:: Passage provided
Meet Tad Inoue

We were lucky to catch up with Tad Inoue recently and have shared our conversation below.

Tad , we’re thrilled to have you sharing your thoughts and lessons with our community. So, for folks who are at a stage in their life or career where they are trying to be more resilient, can you share where you get your resilience from?

I find hope and positivity in my faith in a higher power in this life. Resilience for me comes from knowing that I am on a good path in this life. I may not know where I end up at times but I know where I am going. I am on a path that is about how I truly am. So I am thankful for being in the position that I am. We always can find things that go wrong or that upset me. But is that how I want to act? In accordance with my feelings of fears or uncertainty? NO I want to be guided by something that is higher. My feelings guide me daily but they don’t dictate who I am or what I do. They just tell me where I might go. How I might turn and pivot in my attitude.

Thanks, so before we move on maybe you can share a bit more about yourself?

Most have known me for the last 36 years as Tad the Diet Coach. I help usually ladies and men transform their bodies and health into something they desire. Not just fat loss but also mindset, structure and discipline formation in ones life. I design a fitness structure in a persons life that gives them a foundation of proper eating habits., exact foods and exercise, inner dialogue management and identifying poor self talk that always gets in the way of results. What we believe about ourselves and how we talk to ourselves is critical to success I help manage these things as well so that my clients can start reprogramming their inner voice to be more in line with their goals and ideas they really want about themselves. I do this with a mind, body, and spiritual approach to coaching and fitness. What we believe about ourselves and how we talk to ourselves makes a huge difference in outcomes of our lives. I help identify limiting beliefs and replace them with ones that are in alignment with my clients goals. I am a transformational specialist, helping my clients transform not just their habits but their lives, bodies and fitness level. Much of this through aligning what each client wants with the proper thought process, beliefs and actions. Not just diet and exercise but how we talk to ourselves and where and how we derive our motivation and determination to do all that we want to do.

Looking back, what do you think were the three qualities, skills, or areas of knowledge that were most impactful in your journey? What advice do you have for folks who are early in their journey in terms of how they can best develop or improve on these?

The three most important skills or areas of knowledge are: listening is probably the highest skill that I had to really develop. Listening to people, not to just what they say but the deeper messages behind the words. What is this person really saying to me? What do they mean? So listening to understand not to hear alone. The second skill is the ability to see patterns in behaviors and outcomes. Being able to see the obvious and not so obvious patterns in outcomes and in my practice. While science is something that can tell us so much about why some things happen in our bodies it is only the tip of the iceberg, So being highly tuned to small changes and being able to see these small patterns is vital to helping anyone transform their bodies and their lives. And finally, I believe it is mandatory to have a high degree of empathy for my clients. I have to not only be rooting for them but I have to understand the pain and the uncomfortable nature of each person’s story. So I can address issues and these ideas in each clients program that I develop for them. I must understand what makes them feel the way they do. How we feel is the amplifier to our outcomes in our lives even with our own bodies.
::::
:: Excerpted records
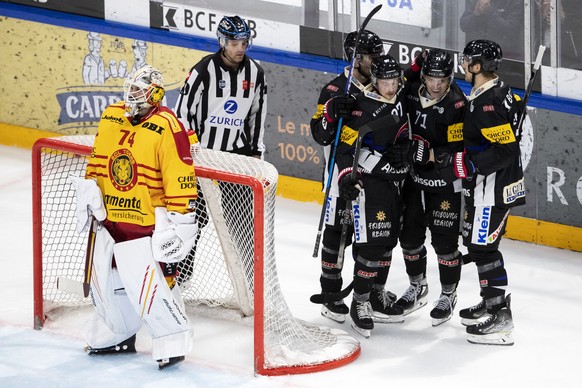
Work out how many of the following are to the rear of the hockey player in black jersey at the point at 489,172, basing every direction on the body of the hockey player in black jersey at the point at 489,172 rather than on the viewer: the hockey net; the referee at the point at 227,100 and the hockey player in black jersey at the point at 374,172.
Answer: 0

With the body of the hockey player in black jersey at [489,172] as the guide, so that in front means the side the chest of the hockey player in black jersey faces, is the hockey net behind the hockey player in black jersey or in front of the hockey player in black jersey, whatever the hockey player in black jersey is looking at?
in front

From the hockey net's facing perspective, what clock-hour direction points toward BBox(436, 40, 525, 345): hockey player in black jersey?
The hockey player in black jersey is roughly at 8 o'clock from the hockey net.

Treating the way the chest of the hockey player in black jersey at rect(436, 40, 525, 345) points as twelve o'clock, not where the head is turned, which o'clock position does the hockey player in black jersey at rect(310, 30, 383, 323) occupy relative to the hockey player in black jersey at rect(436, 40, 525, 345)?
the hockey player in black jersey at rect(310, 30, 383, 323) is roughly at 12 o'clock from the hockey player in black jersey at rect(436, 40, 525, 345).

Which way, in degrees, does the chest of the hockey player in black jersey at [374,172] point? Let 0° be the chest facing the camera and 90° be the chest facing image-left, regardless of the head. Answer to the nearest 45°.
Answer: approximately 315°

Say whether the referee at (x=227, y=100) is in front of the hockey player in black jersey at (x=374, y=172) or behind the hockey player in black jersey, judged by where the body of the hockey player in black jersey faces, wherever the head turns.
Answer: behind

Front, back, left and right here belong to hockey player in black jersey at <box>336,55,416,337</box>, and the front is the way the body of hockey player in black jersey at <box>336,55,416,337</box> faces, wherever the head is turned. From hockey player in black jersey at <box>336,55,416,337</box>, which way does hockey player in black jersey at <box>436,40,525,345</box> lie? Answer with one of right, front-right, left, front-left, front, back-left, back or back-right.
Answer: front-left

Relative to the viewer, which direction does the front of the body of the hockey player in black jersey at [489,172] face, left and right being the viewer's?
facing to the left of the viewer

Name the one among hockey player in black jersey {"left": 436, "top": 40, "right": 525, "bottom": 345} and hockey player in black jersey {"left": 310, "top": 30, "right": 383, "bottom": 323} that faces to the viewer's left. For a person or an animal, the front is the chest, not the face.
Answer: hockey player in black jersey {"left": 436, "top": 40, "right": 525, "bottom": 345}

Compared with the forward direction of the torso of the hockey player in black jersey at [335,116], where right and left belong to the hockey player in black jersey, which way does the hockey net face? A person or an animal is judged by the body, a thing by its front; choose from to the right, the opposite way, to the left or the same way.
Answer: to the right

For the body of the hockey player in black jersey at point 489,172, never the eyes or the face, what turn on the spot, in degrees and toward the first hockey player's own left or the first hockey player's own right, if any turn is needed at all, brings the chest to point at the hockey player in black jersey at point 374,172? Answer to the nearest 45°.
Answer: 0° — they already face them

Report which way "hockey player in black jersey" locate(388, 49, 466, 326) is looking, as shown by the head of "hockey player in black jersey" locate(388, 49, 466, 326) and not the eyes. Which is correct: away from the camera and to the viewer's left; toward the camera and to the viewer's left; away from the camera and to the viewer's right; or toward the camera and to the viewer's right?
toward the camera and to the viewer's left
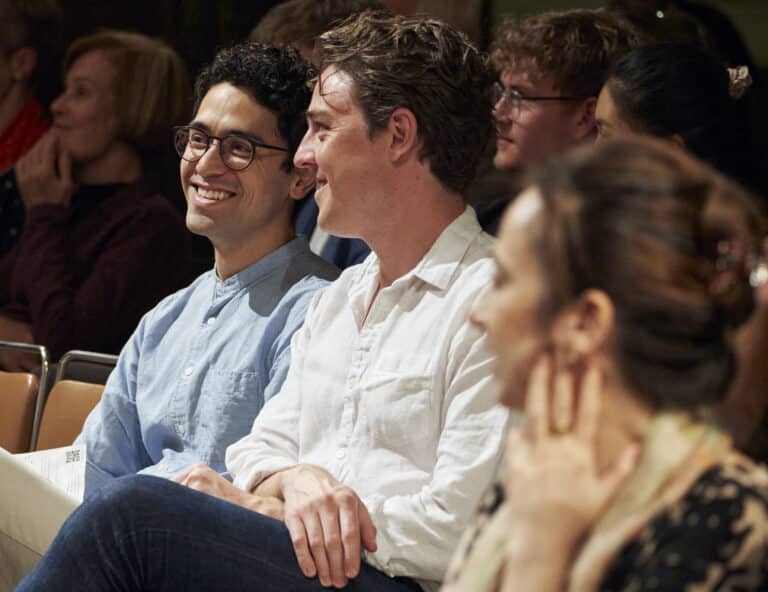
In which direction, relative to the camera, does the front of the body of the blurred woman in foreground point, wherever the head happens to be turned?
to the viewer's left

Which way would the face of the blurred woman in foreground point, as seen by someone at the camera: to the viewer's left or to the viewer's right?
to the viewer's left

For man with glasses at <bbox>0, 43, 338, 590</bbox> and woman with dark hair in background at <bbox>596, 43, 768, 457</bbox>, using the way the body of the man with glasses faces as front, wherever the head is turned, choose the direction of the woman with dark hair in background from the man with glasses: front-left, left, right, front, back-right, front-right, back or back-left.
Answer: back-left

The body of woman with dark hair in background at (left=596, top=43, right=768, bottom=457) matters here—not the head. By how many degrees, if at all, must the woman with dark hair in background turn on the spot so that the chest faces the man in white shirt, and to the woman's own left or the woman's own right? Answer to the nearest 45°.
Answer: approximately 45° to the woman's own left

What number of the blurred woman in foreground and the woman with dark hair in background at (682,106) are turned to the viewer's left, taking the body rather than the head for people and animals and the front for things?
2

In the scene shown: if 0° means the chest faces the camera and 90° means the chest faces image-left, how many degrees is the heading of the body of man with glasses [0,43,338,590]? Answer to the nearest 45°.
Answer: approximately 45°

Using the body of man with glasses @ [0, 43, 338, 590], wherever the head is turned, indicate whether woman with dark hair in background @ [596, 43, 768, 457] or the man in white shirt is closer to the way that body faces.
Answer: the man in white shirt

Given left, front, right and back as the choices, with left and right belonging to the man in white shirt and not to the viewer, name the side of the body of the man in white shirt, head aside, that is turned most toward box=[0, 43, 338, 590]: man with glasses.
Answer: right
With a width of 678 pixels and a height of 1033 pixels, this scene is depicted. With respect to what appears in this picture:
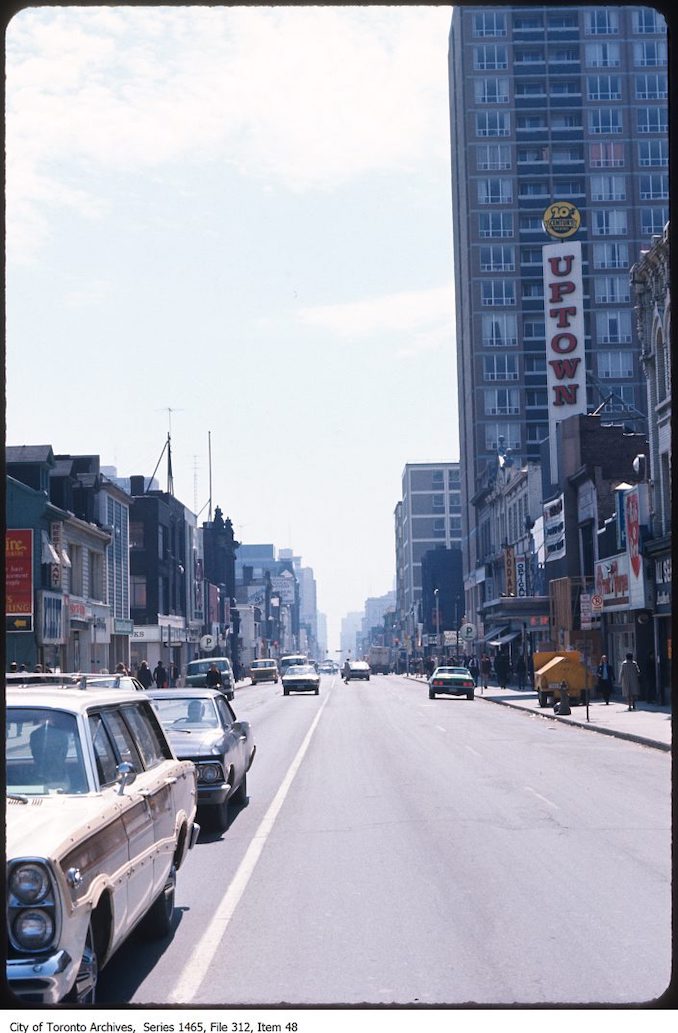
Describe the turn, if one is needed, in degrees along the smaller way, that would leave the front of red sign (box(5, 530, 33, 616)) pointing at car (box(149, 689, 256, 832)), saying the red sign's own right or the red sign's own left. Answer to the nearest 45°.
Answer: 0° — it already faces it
::::
▶ [Directions for this task] In the interview with Tad Inoue, for how many years does he say most people have known him as Tad the Diet Coach? The listing is not required for what is asked here.

▶ [Written response] For the last 36 years.